Records for this exercise:

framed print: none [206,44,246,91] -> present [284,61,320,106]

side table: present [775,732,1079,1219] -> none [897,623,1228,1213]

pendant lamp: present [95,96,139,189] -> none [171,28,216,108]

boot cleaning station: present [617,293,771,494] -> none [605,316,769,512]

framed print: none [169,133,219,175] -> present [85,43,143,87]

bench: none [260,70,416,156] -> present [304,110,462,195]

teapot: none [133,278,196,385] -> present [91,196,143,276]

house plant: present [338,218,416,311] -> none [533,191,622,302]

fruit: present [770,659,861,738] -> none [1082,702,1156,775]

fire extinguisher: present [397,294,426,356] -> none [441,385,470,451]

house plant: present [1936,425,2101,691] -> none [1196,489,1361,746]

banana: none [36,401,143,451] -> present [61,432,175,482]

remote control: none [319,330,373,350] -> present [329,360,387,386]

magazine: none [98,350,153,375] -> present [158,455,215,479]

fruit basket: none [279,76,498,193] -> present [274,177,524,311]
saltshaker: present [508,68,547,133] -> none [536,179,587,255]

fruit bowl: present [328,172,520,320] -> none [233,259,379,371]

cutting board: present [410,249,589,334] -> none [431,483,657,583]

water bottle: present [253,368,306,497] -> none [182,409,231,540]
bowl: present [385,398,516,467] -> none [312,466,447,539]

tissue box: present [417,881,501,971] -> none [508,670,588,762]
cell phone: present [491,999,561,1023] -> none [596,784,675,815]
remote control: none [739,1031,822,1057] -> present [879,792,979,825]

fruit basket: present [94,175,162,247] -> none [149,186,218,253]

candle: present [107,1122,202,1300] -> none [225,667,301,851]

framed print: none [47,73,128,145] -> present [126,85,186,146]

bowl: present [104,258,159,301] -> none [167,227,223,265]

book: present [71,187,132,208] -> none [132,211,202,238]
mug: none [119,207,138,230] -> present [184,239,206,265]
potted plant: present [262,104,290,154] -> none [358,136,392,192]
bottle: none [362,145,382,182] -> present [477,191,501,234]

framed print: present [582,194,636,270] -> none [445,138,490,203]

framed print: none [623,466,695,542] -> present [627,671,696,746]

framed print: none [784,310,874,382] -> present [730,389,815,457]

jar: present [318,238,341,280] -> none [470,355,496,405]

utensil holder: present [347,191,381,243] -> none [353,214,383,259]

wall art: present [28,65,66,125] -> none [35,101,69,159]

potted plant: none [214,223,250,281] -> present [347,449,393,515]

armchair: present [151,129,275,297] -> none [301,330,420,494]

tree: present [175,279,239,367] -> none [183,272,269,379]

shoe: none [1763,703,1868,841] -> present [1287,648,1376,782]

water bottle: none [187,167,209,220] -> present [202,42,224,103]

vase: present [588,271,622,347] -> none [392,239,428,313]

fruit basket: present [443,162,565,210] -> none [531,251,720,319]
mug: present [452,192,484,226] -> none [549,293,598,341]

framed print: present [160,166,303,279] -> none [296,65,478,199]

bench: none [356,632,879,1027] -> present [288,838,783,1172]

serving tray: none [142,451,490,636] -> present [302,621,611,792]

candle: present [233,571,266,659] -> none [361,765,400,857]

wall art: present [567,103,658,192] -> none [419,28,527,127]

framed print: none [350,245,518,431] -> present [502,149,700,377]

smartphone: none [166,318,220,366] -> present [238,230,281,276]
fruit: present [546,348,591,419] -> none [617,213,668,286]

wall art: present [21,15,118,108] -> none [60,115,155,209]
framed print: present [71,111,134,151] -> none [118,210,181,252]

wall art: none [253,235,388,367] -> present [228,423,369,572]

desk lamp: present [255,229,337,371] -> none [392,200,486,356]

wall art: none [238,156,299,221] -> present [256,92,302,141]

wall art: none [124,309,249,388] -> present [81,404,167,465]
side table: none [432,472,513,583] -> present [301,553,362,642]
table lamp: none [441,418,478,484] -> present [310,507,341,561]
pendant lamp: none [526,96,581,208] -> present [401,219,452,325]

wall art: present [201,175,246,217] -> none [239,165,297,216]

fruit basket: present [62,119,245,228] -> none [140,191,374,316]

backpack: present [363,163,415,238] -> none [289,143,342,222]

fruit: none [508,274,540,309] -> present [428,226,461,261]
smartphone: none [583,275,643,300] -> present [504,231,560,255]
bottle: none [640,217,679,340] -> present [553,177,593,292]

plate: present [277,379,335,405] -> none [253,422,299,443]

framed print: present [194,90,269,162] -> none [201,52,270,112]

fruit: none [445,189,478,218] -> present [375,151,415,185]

Your objective:
Which lines run from the one containing "plate: present [277,379,335,405]" through the end of the material? Output exactly those lines and no others.

Expected output:
plate: present [277,379,335,405] -> none [253,422,299,443]

framed print: present [194,90,269,162] -> none [201,52,270,112]

fruit: none [445,189,478,218] -> present [375,151,415,185]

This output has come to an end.